To-do item:
Every line in the records below with the string "Medio" is to be copied out.

Exercise inputs:
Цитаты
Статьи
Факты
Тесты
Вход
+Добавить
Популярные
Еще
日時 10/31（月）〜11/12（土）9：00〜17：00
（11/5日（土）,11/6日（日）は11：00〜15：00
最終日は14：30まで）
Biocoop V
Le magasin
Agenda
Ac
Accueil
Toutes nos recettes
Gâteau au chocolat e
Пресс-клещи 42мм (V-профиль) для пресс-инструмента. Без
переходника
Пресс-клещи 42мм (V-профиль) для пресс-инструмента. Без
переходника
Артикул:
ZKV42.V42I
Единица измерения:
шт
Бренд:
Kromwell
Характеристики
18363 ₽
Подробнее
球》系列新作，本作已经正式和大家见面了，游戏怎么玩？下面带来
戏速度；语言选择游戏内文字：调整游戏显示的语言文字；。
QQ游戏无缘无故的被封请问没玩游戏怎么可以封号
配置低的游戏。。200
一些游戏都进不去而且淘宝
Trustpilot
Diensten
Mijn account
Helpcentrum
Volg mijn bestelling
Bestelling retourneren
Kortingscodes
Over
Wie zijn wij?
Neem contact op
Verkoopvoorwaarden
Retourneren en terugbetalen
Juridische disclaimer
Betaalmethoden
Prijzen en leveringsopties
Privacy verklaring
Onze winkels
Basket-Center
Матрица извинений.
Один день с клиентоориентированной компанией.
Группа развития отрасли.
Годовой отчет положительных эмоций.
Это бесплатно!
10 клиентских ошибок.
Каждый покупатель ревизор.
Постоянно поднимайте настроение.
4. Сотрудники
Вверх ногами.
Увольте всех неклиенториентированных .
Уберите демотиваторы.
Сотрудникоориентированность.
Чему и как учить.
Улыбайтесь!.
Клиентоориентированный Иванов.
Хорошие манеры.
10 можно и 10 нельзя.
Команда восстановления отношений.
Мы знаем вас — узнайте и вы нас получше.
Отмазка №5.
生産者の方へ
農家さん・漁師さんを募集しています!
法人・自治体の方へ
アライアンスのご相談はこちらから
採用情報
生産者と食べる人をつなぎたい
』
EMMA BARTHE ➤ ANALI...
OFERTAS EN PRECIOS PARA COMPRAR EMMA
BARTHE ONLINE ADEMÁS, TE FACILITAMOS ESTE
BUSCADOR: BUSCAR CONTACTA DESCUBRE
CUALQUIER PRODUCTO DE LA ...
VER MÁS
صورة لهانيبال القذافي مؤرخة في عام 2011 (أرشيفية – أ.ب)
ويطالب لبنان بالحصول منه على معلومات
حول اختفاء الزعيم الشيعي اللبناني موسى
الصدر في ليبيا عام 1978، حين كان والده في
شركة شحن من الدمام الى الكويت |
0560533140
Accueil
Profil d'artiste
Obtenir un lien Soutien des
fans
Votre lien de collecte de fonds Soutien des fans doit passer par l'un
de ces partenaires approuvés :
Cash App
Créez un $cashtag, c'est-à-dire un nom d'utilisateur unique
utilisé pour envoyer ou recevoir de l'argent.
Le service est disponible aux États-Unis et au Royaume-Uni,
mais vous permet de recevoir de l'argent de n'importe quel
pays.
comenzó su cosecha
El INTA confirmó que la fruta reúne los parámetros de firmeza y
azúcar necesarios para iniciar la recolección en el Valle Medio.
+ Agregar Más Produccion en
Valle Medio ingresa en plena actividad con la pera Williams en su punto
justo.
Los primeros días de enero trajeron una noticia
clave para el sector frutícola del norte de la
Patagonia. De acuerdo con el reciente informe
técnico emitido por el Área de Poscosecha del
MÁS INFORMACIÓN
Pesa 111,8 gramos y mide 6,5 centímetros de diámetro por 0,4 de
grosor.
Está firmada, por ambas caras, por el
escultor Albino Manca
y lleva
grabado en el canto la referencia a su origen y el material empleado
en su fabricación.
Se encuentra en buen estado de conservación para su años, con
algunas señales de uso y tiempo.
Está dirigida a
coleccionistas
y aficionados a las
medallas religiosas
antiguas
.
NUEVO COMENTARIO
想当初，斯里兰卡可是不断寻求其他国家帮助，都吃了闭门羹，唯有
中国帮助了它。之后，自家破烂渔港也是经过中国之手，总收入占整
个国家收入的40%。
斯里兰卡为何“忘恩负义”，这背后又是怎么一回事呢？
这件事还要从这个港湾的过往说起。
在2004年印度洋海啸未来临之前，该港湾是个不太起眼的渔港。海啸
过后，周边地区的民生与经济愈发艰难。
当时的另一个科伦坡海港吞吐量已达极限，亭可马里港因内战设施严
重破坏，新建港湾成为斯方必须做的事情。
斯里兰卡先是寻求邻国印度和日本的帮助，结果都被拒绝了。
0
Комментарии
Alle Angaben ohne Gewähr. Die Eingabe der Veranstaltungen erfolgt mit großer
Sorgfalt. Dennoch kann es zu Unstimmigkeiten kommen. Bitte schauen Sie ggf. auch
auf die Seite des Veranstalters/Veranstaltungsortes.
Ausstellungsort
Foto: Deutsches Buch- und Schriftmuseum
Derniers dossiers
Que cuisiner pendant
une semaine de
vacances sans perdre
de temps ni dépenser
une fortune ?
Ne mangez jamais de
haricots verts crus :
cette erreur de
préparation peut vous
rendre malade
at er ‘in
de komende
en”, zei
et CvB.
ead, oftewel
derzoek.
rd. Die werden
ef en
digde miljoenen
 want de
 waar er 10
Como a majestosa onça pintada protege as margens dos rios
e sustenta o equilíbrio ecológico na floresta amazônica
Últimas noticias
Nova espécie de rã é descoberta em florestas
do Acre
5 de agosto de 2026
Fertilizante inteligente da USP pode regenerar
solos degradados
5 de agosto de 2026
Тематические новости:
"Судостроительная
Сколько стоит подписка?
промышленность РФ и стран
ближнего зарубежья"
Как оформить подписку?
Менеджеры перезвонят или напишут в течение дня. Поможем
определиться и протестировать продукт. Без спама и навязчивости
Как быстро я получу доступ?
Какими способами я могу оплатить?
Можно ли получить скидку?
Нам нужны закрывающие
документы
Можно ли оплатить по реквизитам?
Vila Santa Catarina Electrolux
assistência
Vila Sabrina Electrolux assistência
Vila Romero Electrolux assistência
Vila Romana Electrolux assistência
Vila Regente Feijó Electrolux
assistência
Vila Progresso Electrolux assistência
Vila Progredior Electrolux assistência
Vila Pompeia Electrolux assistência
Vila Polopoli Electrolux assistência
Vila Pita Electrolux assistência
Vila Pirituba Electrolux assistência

Answer for this exercise:
azúcar necesarios para iniciar la recolección en el Valle Medio.
Valle Medio ingresa en plena actividad con la pera Williams en su punto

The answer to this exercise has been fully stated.